Le programme de développement a été rapidement amplifié grâce à la volonté d’adresser deux problèmes : assurer la protection de la biodiversité marine et prévenir les risques pour les installations humaines (câbles, pipelines, ouvrages pétroliers, parcs éoliens). De quoi attirer à la fois acteurs privés et publics, face à la nécessité d’explorer un milieu aussi stratégique qu’opaque.
L’histoire d’une start-up à l’écoute des besoins du terrain
Les premiers pas de Cosma remontent à une série de constats simples : se lancer dans l’exploration océanique implique souvent des coûts prohibitifs, peu de flexibilité et de longs délais pour la saisie et l'analyse des données. En effet, pour cartographier le relief sous-marin ou vérifier l’intégrité d’un site, il fallait historiquement mobiliser des navires scientifiques dédiés, onéreux et rarement adaptés à des opérations répétées.
Face à ces difficultés, Cosma a opté pour une stratégie résolument différente : concevoir de petits robots submersibles, de moins de 25 kg, pouvant descendre jusqu’à 300 mètres de profondeur et naviguer pendant six heures. Cette modularité leur permet de s’insérer dans un bateau léger ou même de décoller quasi spontanément depuis le rivage. L’idée est de multiplier les points de collecte d’informations sans alourdir le processus.
Dès 2022, cette approche a convaincu plusieurs partenaires de recherche, dont l’Ifremer. Aujourd’hui, l’organisme détient 10 % de la jeune société. Cette alliance va bien au-delà d’un simple soutien financier : elle permet surtout d’accéder à un réseau d’experts, de laboratoires et de savoir-faire en matière d’innovation technologique.
Une forte connexion avec l’Ifremer
L’Ifremer (Institut français de recherche pour l’exploitation de la mer) est une référence mondiale dans le domaine des sciences marines. Basée en France, cette institution accompagne de nombreux projets d’innovation visant à mieux comprendre, protéger et exploiter durablement les ressources marines.

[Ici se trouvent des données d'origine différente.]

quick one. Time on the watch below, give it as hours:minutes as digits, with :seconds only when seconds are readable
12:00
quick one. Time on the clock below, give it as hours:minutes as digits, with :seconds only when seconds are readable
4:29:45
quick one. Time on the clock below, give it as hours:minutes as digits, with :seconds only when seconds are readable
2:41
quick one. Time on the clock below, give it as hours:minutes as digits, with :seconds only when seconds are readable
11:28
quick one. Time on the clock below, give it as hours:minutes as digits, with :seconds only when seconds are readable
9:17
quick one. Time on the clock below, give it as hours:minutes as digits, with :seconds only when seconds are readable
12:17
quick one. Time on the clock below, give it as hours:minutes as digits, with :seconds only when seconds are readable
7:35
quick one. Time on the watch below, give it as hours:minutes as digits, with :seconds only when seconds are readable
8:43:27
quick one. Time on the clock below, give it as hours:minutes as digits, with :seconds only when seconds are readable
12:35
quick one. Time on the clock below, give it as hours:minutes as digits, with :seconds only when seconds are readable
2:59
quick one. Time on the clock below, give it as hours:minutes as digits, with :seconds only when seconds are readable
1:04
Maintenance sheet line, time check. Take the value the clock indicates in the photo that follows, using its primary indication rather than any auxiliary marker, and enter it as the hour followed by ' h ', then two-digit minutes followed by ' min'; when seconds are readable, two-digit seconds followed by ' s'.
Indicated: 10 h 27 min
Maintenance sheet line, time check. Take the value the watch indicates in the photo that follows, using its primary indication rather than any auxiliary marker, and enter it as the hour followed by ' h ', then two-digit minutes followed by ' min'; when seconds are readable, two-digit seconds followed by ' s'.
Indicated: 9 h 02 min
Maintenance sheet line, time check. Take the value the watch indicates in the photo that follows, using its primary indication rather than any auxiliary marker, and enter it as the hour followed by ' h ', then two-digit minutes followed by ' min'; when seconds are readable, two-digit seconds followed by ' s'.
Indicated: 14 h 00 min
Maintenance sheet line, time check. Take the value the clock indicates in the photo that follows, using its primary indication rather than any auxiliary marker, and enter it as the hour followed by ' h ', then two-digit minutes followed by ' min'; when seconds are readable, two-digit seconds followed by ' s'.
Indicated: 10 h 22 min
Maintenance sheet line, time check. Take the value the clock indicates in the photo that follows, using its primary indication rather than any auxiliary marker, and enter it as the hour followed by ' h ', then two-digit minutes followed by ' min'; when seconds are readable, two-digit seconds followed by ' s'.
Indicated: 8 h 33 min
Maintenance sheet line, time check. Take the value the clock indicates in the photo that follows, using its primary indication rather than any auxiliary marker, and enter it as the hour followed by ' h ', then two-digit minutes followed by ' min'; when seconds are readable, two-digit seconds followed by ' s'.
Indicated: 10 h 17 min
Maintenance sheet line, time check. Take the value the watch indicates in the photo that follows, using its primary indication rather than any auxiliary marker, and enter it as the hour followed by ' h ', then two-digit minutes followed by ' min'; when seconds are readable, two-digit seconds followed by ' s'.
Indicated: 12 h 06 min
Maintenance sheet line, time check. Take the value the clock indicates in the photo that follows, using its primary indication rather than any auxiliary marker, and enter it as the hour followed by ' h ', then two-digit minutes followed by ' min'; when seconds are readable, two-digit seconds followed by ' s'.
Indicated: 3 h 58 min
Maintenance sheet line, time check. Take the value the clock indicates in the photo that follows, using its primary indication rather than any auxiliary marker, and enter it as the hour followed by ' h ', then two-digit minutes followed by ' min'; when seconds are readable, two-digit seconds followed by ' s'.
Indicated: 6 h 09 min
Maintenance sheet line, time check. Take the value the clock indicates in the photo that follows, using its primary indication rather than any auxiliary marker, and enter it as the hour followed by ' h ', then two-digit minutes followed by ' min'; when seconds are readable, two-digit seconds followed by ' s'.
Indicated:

Le choix de l’Ifremer d’investir dans Cosma souligne l’intérêt scientifique et stratégique de la start-up pour l’exploration des fonds marins.
Des drones sous-marins autonomes : un concept novateur en détail
L’idée d’une flotte de drones autonomes fait immédiatement penser aux véhicules aériens sans pilote. Or, sous l’eau, la donne est tout autre : le signal GPS y est quasi inexistant et la lumière s’y réfère difficilement. Les ingénieurs de Cosma ont alors développé des modèles robustes, capables de se déplacer entre 60 centimètres et 5 mètres au-dessus du plancher océanique, afin d’éviter que le manque de visibilité ne compromette la collecte des données.
Équipés de caméras haute résolution, ces robots envoient un gros volume de clichés (jusqu'à 100 000 images récoltées par hectare) vers une plateforme cloud. Les algorithmes se chargent ensuite de transformer ces images en modèles 3D ou en cartes de haute précision. Conséquence : on peut analyser la présence d’espèces protégées, repérer d’éventuels obstacles (épaves, rochers), vérifier la solidité de structures sous-marines, etc.
Le terme ROV (Remotely Operated Vehicle) désigne un engin sous-marin téléopéré depuis la surface. Un câble ou une liaison en temps réel le relie au navire ou à la station de contrôle. À l’inverse, un drone sous-marin autonome agit sans liaison filaire permanente, naviguant grâce à ses propres capteurs et algorithmes embarqués.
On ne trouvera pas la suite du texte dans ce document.